PROBLEM TO SOLVE: Pictures are not part of the copy; repeat everything else in the records exactly.
INPUT DATA below:
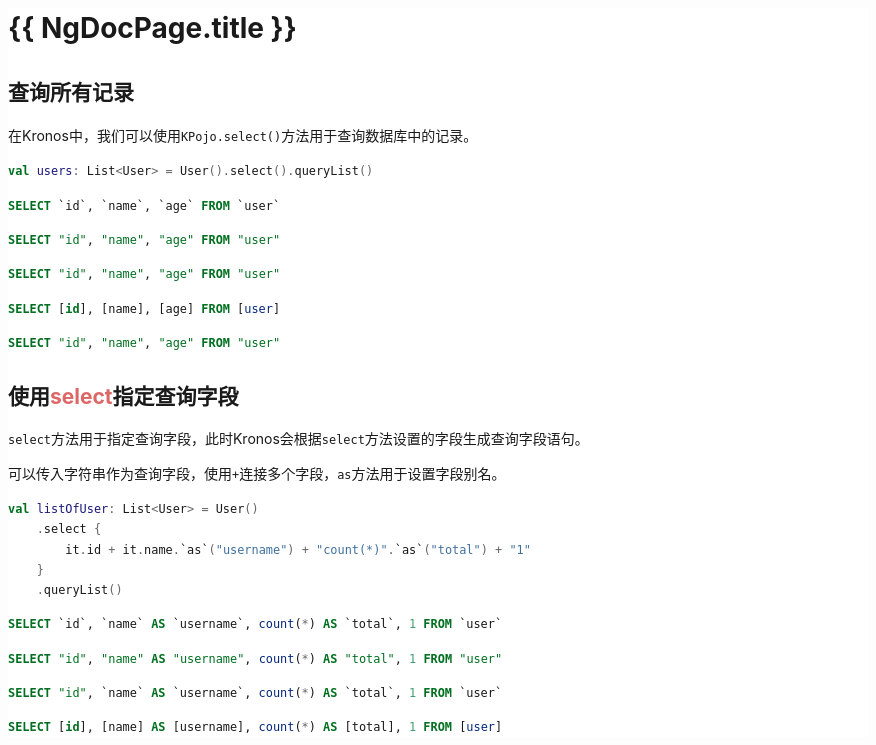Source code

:# {{ NgDocPage.title }}

## 查询所有记录

在Kronos中，我们可以使用`KPojo.select()`方法用于查询数据库中的记录。

```kotlin group="Case 1" name="kotlin" icon="kotlin" {1}
val users: List<User> = User().select().queryList()
```

```sql group="Case 1" name="Mysql" icon="mysql"
SELECT `id`, `name`, `age` FROM `user`
```

```sql group="Case 1" name="PostgreSQL" icon="postgres"
SELECT "id", "name", "age" FROM "user"
```

```sql group="Case 1" name="SQLite" icon="sqlite"
SELECT "id", "name", "age" FROM "user"
```

```sql group="Case 1" name="SQLServer" icon="sqlserver"
SELECT [id], [name], [age] FROM [user]
```

```sql group="Case 1" name="Oracle" icon="oracle"
SELECT "id", "name", "age" FROM "user"
```

## 使用<span style="color: #DD6666">select</span>指定查询字段

`select`方法用于指定查询字段，此时Kronos会根据`select`方法设置的字段生成查询字段语句。

可以传入字符串作为查询字段，使用`+`连接多个字段，`as`方法用于设置字段别名。

```kotlin group="Case 16" name="kotlin" icon="kotlin" {1-5}
val listOfUser: List<User> = User()
    .select { 
        it.id + it.name.`as`("username") + "count(*)".`as`("total") + "1"
    }
    .queryList()
```

```sql group="Case 16" name="Mysql" icon="mysql"
SELECT `id`, `name` AS `username`, count(*) AS `total`, 1 FROM `user`
```

```sql group="Case 16" name="PostgreSQL" icon="postgres"
SELECT "id", "name" AS "username", count(*) AS "total", 1 FROM "user"
```

```sql group="Case 16" name="SQLite" icon="sqlite"
SELECT "id", `name` AS `username`, count(*) AS `total`, 1 FROM `user`
```

```sql group="Case 16" name="SQLServer" icon="sqlserver"
SELECT [id], [name] AS [username], count(*) AS [total], 1 FROM [user]
```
End of INPUT DATA.
RESULT FOR THIS TASK:
Source code

:# {{ NgDocPage.title }}

## 查询所有记录

在Kronos中，我们可以使用`KPojo.select()`方法用于查询数据库中的记录。

```kotlin group="Case 1" name="kotlin" icon="kotlin" {1}
val users: List<User> = User().select().queryList()
```

```sql group="Case 1" name="Mysql" icon="mysql"
SELECT `id`, `name`, `age` FROM `user`
```

```sql group="Case 1" name="PostgreSQL" icon="postgres"
SELECT "id", "name", "age" FROM "user"
```

```sql group="Case 1" name="SQLite" icon="sqlite"
SELECT "id", "name", "age" FROM "user"
```

```sql group="Case 1" name="SQLServer" icon="sqlserver"
SELECT [id], [name], [age] FROM [user]
```

```sql group="Case 1" name="Oracle" icon="oracle"
SELECT "id", "name", "age" FROM "user"
```

## 使用<span style="color: #DD6666">select</span>指定查询字段

`select`方法用于指定查询字段，此时Kronos会根据`select`方法设置的字段生成查询字段语句。

可以传入字符串作为查询字段，使用`+`连接多个字段，`as`方法用于设置字段别名。

```kotlin group="Case 16" name="kotlin" icon="kotlin" {1-5}
val listOfUser: List<User> = User()
    .select { 
        it.id + it.name.`as`("username") + "count(*)".`as`("total") + "1"
    }
    .queryList()
```

```sql group="Case 16" name="Mysql" icon="mysql"
SELECT `id`, `name` AS `username`, count(*) AS `total`, 1 FROM `user`
```

```sql group="Case 16" name="PostgreSQL" icon="postgres"
SELECT "id", "name" AS "username", count(*) AS "total", 1 FROM "user"
```

```sql group="Case 16" name="SQLite" icon="sqlite"
SELECT "id", `name` AS `username`, count(*) AS `total`, 1 FROM `user`
```

```sql group="Case 16" name="SQLServer" icon="sqlserver"
SELECT [id], [name] AS [username], count(*) AS [total], 1 FROM [user]
```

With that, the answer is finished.